Here’s why Tim Allen’s Home Improvement character tended to express himself through grunts. Allen was best known as a stand-up comic before Home Improvement, which had been developed especially for him. ABC originally offered Allen shows based on movies like Turner & Hooch or Dead Poet’s Society, but he instead wanted to focus on something original and based on his own interests. The result was Home Improvement, where he played Tim “The Tool Man” Taylor, host of a popular DIY series called Tool Time.
Home Improvement would become one of the biggest sitcoms of the ’90s, and its success spurned Allen on to movies like Toy Story and The Santa Clause. The show also gave Pamela Anderson an early role as Tool Time girl Lisa, though the actor later left to star in Baywatch. The sitcom was still doing well in ratings when Allen and co-star Patricia Richardson decided to walk away from lucrative paydays for a ninth season, as they felt the show had run its course.
Home Improvement frames Tim Taylor as an average, loving family man who enjoys the simple things in life, including “manly” pursuits like power tools. One of Allen’s most common comic tics on the show was grunting, be it to express confusion or happiness at wielding tools of varying power. Allen’s grunting was so commonplace it even features in Home Improvement’s opening titles. That’s because the grunts are a holdover from Showtime’s Tim Allen: Men Are Pigs, the 1990 stand-up special that put the comic on ABC’s radar.

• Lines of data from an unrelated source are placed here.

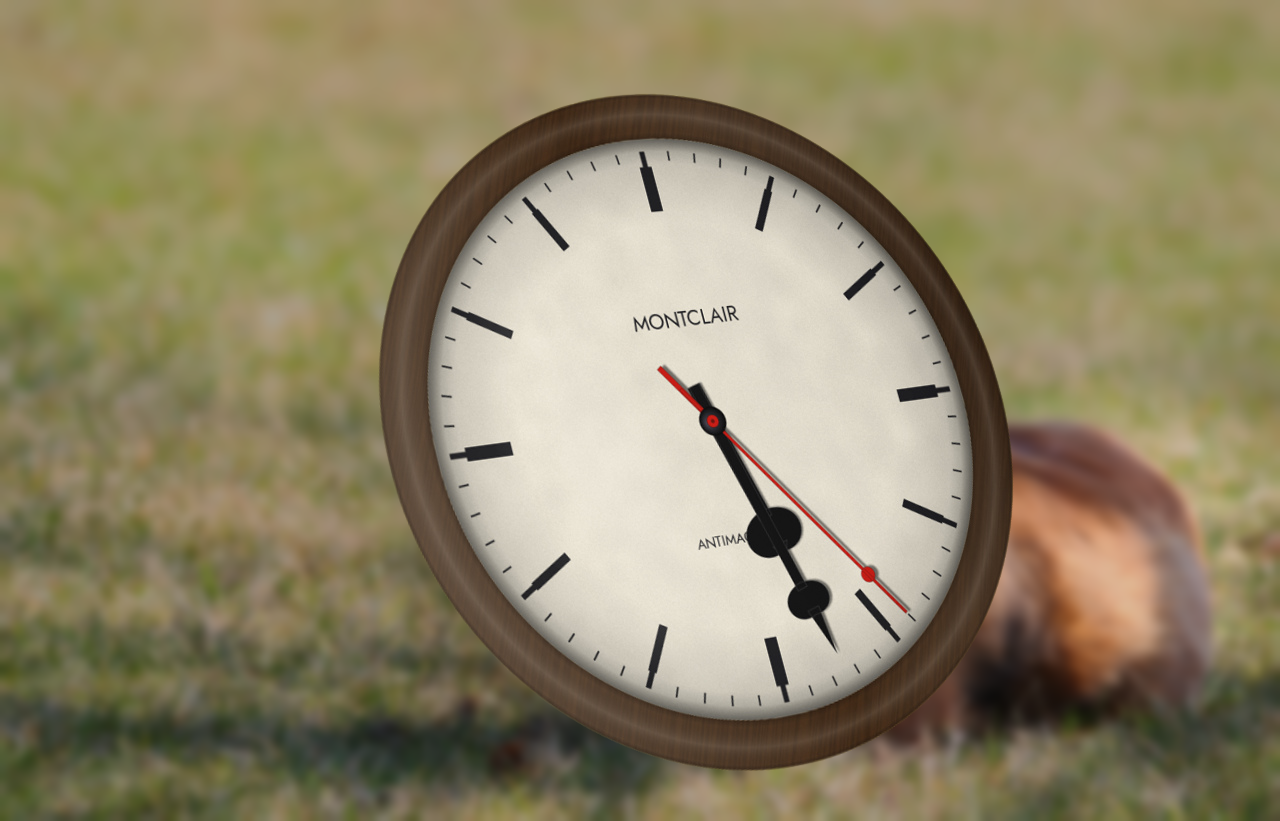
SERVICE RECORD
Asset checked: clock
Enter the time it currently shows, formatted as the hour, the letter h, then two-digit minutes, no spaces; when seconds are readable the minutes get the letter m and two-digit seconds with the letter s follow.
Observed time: 5h27m24s
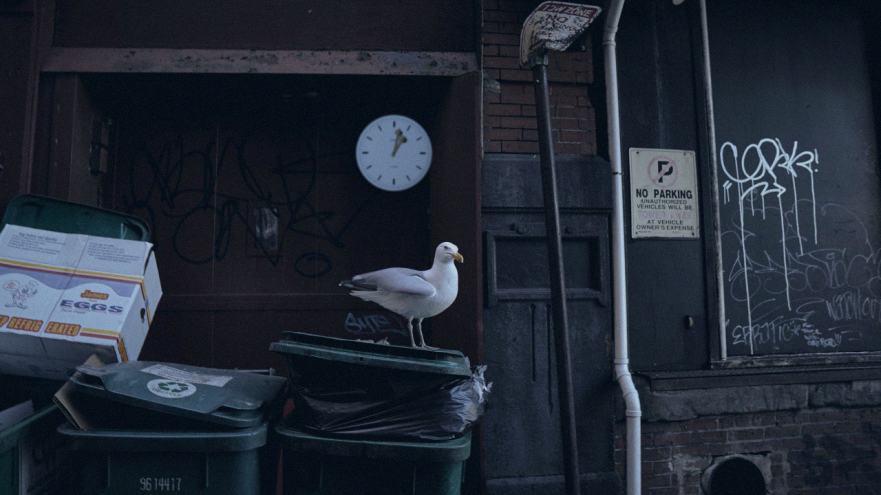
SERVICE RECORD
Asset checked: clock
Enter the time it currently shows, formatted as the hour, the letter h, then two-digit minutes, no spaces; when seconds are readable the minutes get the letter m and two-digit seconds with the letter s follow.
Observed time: 1h02
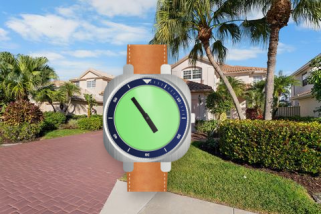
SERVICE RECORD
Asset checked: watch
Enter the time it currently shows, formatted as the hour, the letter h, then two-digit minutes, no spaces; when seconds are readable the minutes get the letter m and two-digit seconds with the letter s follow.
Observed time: 4h54
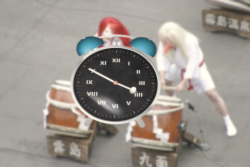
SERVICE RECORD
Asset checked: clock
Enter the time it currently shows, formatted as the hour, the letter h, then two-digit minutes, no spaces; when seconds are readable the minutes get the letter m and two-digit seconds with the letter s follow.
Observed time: 3h50
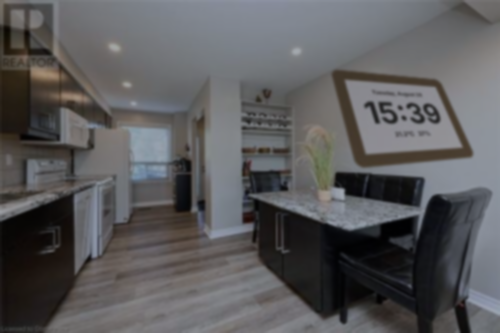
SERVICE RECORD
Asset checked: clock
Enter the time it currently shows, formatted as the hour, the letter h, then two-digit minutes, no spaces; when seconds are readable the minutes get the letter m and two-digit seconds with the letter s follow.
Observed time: 15h39
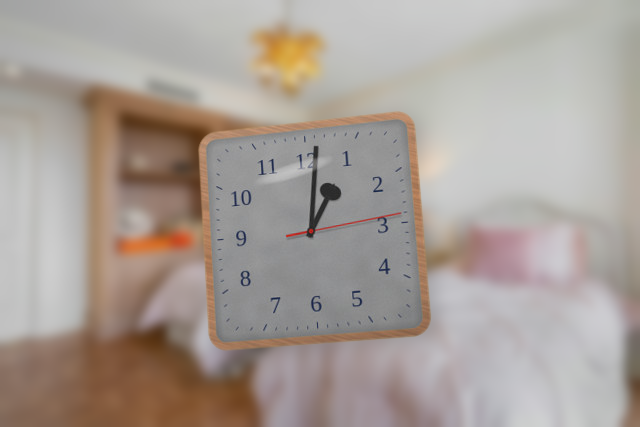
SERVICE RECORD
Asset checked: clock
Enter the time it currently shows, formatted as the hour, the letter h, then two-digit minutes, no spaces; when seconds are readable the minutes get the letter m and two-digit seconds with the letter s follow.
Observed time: 1h01m14s
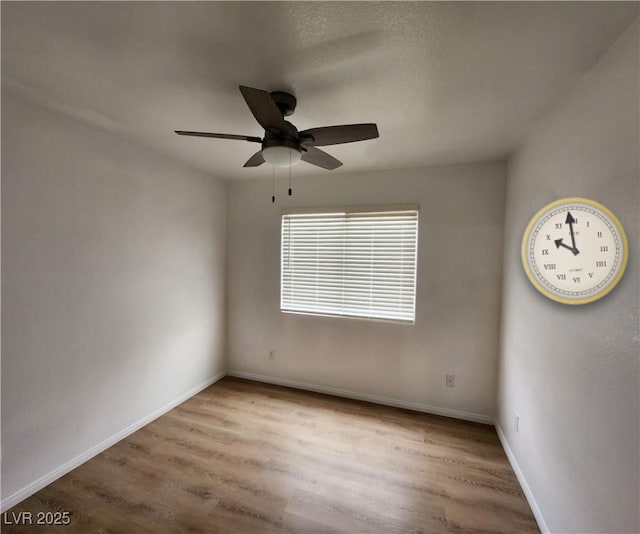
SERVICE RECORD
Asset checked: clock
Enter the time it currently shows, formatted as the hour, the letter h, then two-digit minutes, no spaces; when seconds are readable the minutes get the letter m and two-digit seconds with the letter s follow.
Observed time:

Men Are Pigs was a half-hour special that featured Allen – who was replaced by Chris Evans in Lightyear – in an extended bit about how men are basically apes and grunt all the time to express themselves, from eating to using tools. Diving deeper, Allen revealed in an interview with Detroit Comedy Scene that he first came up with the grunt “hook” during a show he was performing in Ohio. According to the comic, he was “dying” on stage and could hear the “grunts” of people eating and mumbling in the crowd. “Out of frustration, I started grunting parts of the transitions between observation so they would better understand my stories and for a spell, they actually got really responsive. I never forgot this moment.”
Tim Allen’s grunts became a strange comic signature on Home Improvement, and there are now YouTube videos compiling Taylor’s every groan. While Allen later reprised Tim Taylor for an episode of Last Man Standing, there’s been no talk of reviving Home Improvement for a new series. Considering it began and ended in the ’90s, maybe it’s best left as a nostalgic favorite from the decade.